===== Vorgegebener Text

Ausstellungsmacherin Radmila Žigić im Interview

Wie erleben Frauen Krieg, Frieden und Wiederaufbau? Diese Frage steht im Zentrum der Ausstellung „Frauen geben Frieden ein Gesicht“, die nun erstmals in Deutschland gezeigt wird. Darin werden 20 Frauen aus allen Teilen Bosnien und Herzegowinas porträtiert, die ihre persönlichen Geschichten aus dem Krieg und der Nachkriegszeit erzählen. Im forumZFD-Interview erzählt Radmila Žigić, wie sie und ihr Team dieses besondere Projekt auf die Beine gestellt haben, und warum weibliche Perspektiven Teil der Erinnerungskultur werden müssen.
Peace with Women's Face
© privat

*** Aktueller Hinweis: Die Ausstellung wird vom 8.-28.1.2024 in Oldenburg gezeigt; mehr Infos unten ***

Es ist mittlerweile fast 27 Jahre her, dass der Krieg in Bosnien und Herzegowina mit dem Friedensabkommen von Dayton beendet wurde. Das war im Jahr 1995. Wie sehr prägt der Krieg die Gesellschaft bis heute?

Nachdem der Krieg 1992 begonnen hatte, dominierte er unsere Leben vier Jahre lang voll und ganz. Alles andere trat in den Hintergrund angesichts des Grauens und der Zerstörung. Und als die Kämpfe endeten, blieb das Land gespalten zurück. Die Trennlinien verlaufen entlang ethnischer Zugehörigkeiten – damals wie heute. Sie sind immer noch präsent in der Politik und sie haben einen erheblichen Einfluss auf die Entwicklung der Gesellschaft. Mit dem Ergebnis, dass wir uns immer noch in einem verlängerten Kriegszustand befinden – ein Krieg, der nicht mit Waffen gekämpft wird, sondern darin besteht, diese Trennlinien zu bewahren.

==========

◆ **Schriftliche Aufgabe 1**: Entscheide für jede Aussage, ob sie zum Interview passt, und belege jedes Ja oder Nein mit den entscheidenden Worten aus dem Text als wörtliches Zitat: (a) Die Ausstellung porträtiert 20 Frauen aus Bosnien und Herzegowina. (b) Der Krieg in Bosnien und Herzegowina begann 1995. (c) Die Ausstellung war bereits mehrfach in Deutschland zu sehen.
◆ **Schriftliche Aufgabe 2**: Warum befindet sich das Land nach Aussage von Radmila Žigić im Interview noch immer in einem verlängerten Kriegszustand? Antworte in ein bis drei Sätzen.
◆ **Schriftliche Aufgabe 3**:
Beantworte anhand des Interviews kurz:
(a) In welcher Stadt wird die Ausstellung vom 8.-28.1.2024 gezeigt?
(b) Mit welchem Abkommen wurde der Krieg beendet?
(c) Wie viele Jahre lang dominierte der Krieg laut Žigić das Leben?

===== Gezeigte Daten

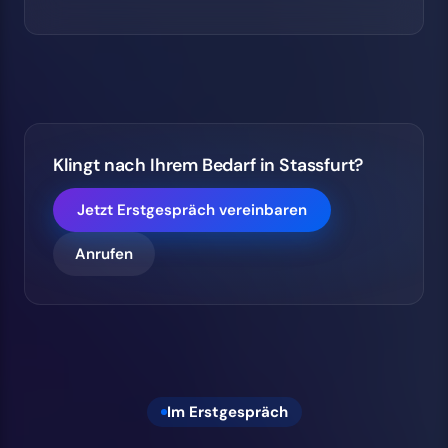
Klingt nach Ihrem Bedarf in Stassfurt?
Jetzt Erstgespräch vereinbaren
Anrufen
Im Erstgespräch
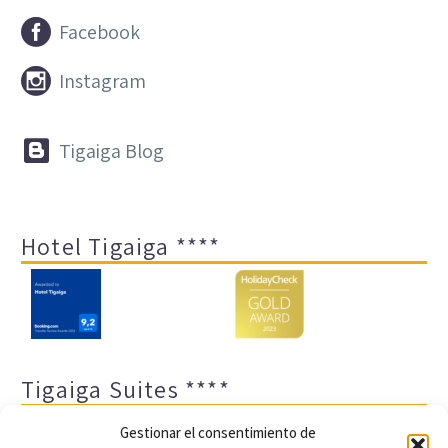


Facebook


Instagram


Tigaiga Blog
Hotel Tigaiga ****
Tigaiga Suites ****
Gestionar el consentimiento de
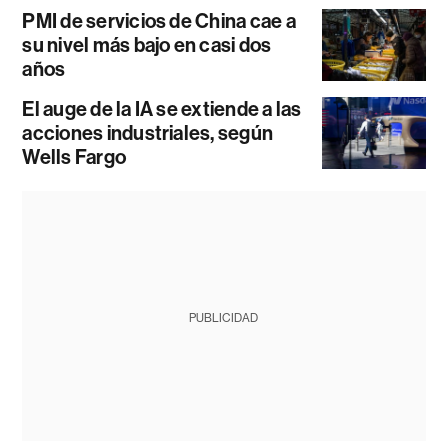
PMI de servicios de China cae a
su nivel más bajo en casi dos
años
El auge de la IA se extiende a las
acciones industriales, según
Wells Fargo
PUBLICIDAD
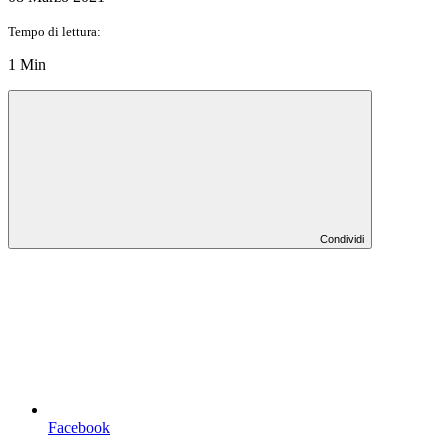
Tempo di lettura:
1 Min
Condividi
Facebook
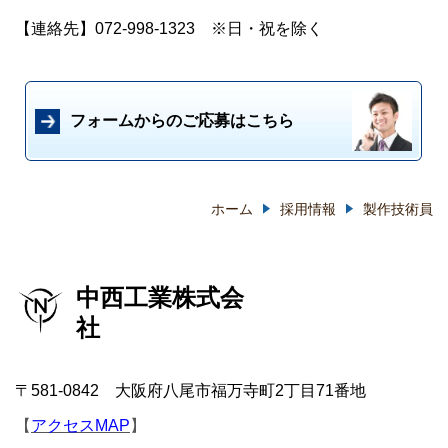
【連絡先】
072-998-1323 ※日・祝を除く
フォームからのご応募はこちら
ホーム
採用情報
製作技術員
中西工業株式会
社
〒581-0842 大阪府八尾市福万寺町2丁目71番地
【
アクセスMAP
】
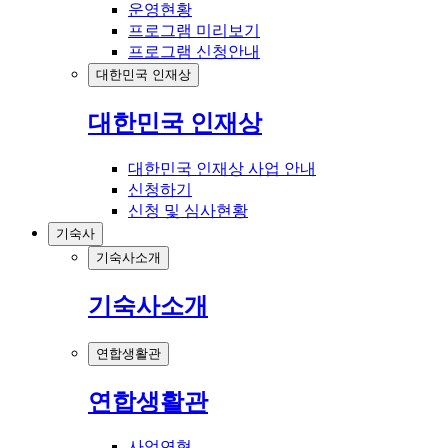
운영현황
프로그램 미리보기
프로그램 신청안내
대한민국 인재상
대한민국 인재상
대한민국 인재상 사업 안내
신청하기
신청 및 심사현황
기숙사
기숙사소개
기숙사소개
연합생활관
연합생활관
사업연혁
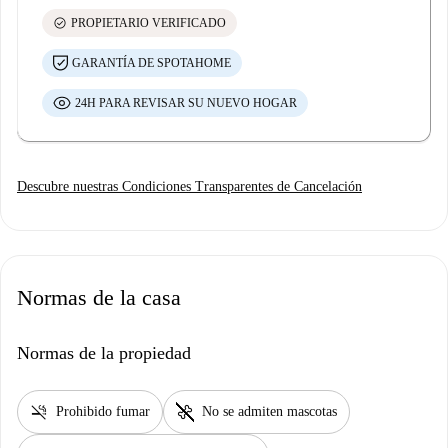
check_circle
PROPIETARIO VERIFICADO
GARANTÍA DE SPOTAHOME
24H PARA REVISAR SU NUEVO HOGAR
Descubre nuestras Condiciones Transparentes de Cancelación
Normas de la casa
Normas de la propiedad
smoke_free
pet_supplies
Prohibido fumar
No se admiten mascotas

==========
===== Gezeigte Daten

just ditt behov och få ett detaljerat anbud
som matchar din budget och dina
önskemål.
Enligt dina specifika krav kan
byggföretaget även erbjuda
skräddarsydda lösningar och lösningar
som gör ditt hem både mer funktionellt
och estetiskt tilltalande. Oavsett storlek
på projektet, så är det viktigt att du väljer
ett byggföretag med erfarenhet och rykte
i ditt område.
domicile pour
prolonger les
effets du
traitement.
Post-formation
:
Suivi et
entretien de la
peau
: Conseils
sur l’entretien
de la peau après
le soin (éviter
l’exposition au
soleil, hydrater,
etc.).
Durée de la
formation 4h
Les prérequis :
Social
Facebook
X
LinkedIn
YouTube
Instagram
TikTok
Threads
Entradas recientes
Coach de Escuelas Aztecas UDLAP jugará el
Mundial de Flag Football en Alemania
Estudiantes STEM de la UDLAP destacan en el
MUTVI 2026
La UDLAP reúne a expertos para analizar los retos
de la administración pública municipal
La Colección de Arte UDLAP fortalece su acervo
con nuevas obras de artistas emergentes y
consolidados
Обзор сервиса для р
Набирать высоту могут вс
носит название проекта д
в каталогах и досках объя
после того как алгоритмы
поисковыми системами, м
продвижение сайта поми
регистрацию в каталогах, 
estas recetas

==========
===== Gezeigte Daten

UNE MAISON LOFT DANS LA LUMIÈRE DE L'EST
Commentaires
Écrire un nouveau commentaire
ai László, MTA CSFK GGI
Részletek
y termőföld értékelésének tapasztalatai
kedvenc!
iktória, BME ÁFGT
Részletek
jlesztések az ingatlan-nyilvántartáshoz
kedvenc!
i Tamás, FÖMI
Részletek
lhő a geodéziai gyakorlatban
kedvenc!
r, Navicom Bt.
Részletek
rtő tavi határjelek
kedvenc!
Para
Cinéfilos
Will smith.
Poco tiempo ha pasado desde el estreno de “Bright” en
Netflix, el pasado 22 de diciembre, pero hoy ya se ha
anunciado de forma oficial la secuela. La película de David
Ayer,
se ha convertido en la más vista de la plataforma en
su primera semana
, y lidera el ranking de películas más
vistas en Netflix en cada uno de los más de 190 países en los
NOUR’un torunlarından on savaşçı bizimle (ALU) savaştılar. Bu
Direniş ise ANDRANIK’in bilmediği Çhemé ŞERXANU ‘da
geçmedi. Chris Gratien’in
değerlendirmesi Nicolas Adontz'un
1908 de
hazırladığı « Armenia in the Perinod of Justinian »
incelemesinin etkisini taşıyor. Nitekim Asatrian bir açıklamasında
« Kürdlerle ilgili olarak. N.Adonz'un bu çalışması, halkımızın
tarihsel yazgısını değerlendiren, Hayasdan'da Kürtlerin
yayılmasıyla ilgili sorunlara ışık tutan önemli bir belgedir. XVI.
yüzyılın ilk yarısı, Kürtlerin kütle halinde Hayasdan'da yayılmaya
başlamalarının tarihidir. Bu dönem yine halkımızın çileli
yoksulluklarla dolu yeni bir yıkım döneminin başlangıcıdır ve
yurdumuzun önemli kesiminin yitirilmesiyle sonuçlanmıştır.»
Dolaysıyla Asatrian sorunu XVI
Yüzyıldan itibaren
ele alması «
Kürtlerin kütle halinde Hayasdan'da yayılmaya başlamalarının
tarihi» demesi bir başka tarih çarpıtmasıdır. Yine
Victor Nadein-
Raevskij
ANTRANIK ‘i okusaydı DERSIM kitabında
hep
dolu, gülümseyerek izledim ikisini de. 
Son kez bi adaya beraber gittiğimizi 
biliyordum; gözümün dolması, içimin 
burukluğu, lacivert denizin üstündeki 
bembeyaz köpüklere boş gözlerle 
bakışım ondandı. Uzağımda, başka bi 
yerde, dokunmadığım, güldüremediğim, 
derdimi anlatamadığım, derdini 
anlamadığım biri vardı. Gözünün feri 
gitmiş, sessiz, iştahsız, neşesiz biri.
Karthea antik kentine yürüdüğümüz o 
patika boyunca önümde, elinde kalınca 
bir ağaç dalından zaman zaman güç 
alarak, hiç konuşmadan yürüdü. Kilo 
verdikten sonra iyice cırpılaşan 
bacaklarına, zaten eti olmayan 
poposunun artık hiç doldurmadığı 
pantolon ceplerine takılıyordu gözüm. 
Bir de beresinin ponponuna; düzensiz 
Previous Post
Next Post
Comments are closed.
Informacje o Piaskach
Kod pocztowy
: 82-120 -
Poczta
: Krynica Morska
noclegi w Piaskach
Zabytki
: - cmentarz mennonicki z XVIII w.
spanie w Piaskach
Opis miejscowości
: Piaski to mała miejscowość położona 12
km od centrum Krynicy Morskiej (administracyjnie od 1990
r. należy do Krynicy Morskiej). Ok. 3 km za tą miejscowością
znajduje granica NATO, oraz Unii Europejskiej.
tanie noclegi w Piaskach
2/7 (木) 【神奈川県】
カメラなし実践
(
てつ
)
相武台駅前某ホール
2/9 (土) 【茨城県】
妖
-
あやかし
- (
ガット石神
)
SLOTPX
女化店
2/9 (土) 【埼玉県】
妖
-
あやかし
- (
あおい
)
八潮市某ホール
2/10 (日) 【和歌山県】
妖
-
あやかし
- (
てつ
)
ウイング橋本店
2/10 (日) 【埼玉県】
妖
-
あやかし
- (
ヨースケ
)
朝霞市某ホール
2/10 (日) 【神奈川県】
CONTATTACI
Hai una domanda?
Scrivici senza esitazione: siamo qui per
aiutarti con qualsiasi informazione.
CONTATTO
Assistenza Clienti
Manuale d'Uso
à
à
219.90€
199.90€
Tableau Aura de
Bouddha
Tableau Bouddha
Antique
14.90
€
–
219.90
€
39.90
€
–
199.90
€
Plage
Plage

==========

◆ **Ergebnis 1**:
(a) Ja: „Darin werden 20 Frauen aus allen Teilen Bosnien und Herzegowinas porträtiert“
(b) Nein: „Nachdem der Krieg 1992 begonnen hatte“
(c) Nein: „die nun erstmals in Deutschland gezeigt wird“

◆ **Ergebnis 2**: Nach dem Ende der Kämpfe blieb das Land entlang ethnischer Zugehörigkeiten gespalten, und diese Trennlinien prägen bis heute die Politik und die Entwicklung der Gesellschaft. Der fortdauernde Krieg wird nicht mit Waffen geführt, sondern besteht darin, diese Trennlinien zu bewahren.

◆ **Ergebnis 3**:
(a) In Oldenburg.
(b) Mit dem Friedensabkommen von Dayton.
(c) Vier Jahre lang.